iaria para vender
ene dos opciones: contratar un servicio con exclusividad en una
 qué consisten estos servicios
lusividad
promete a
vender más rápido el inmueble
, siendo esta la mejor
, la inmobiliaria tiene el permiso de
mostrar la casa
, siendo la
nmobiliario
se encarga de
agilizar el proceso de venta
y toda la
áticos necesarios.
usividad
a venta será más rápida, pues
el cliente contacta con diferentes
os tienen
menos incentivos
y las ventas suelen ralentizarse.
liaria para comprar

++++++++++

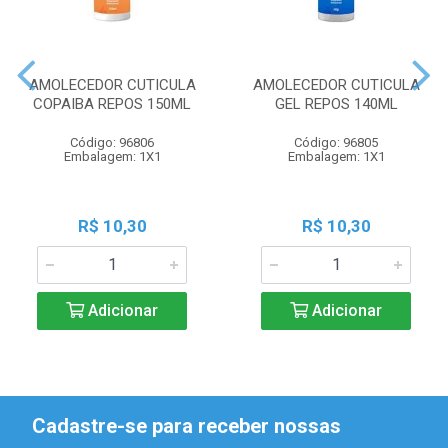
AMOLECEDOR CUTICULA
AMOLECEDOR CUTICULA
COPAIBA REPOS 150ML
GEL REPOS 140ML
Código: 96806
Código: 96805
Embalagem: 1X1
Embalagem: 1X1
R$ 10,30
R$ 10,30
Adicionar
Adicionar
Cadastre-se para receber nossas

++++++++++

> **Task brief**
When the word "vender" appears in a line of the listing, pull that line out.

> **Written response**
iaria para vender
vender más rápido el inmueble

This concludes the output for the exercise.